Da un decennio a questa parte, l’estrazione di petrolio e gas nel Golfo del Messico ha interessato almeno 3.000 siti. 760 i casi di acidificazione di pozzi offshore e almeno 250 milioni i litri di rifiuti derivanti dalle operazioni e scaricati in mare. È quanto ha svelato il rapporto Toxic Water redatto dal Centro per la Diversità biologica. Questi scarti tossici, in particolare, derivano dal fracking – il processo di fratturazione idraulica sfruttato per facilitare l’estrazione degli idrocarburi – e dalle operazioni di stimolazione del giacimento mediante impiego di acidificanti. I prodotti chimici quali biocidi, polimeri e solventi, utilizzati in entrambi i casi e rinvenuti nelle acque del Golfo, sono associati a rischi significativi per la salute sia per l’uomo che per la fauna selvatica. Formaldeide, metanolo, naftalene, sono solo alcune delle sostanze cancerogene e mutagene provenienti dalle acque reflue rilasciate al largo delle coste federali di Alabama, Mississippi, Louisiana e Texas.

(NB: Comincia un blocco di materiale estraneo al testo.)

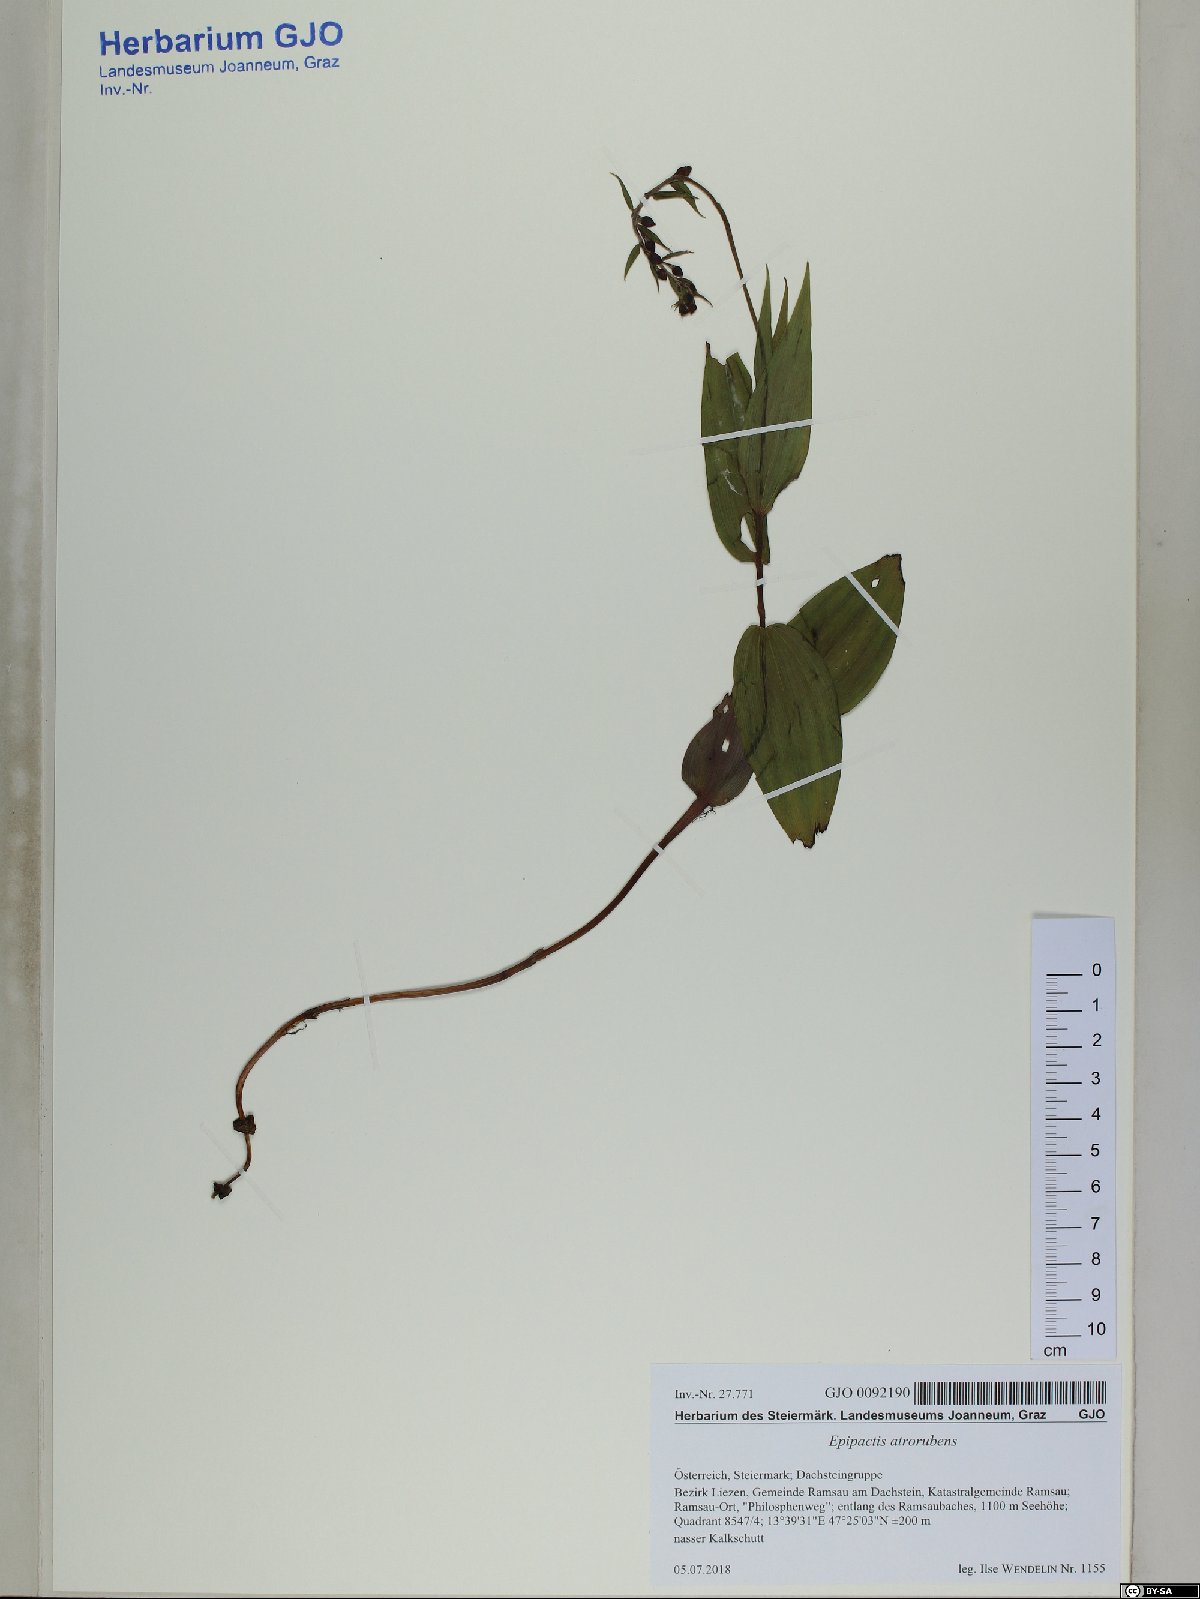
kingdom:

Dal 2010 ad oggi il governo degli Stati Uniti, solo nel Golfo del Messico, ha approvato quindi migliaia di estrazioni inquinanti, senza alcuna supervisione o revisione ambientale significativa. Anzi, l’Agenzia per la protezione dell’ambiente statunitense consente alle aziende di scaricare nel Golfo quantità illimitate di acque reflue di fracking. Considerando che ogni singola operazione genera oltre 80 mila litri di rifiuti, stiamo parlando di una vera e propria devastazione ecologica e sociale legittimata. Uno studio – cita il documento – ha ad esempio valutato la tossicità di 1.021 sostanze chimiche impiegate nella fratturazione idraulica ed ha evidenziato che per il 76% di queste mancano informazioni sugli effetti sulla salute umana e, per le restanti 240 sostanze, è stata dimostrata una tossicità riproduttiva nel 43% dei campioni, una tossicità per lo sviluppo nel 40% ed entrambe nel 17%. Ma le ripercussioni sulla salute umana, nonché i danni appurati per l’ecosistema e gli organismi acquatici, sono solo quelli più diretti. Queste tecniche estreme di estrazione di petrolio e gas danneggiano anche il turismo e la pesca, che creano circa 2,85 milioni di posti di lavoro: più di 10 volte le occupazioni create dall’industria dei combustibili fossili nel Golfo del Messico.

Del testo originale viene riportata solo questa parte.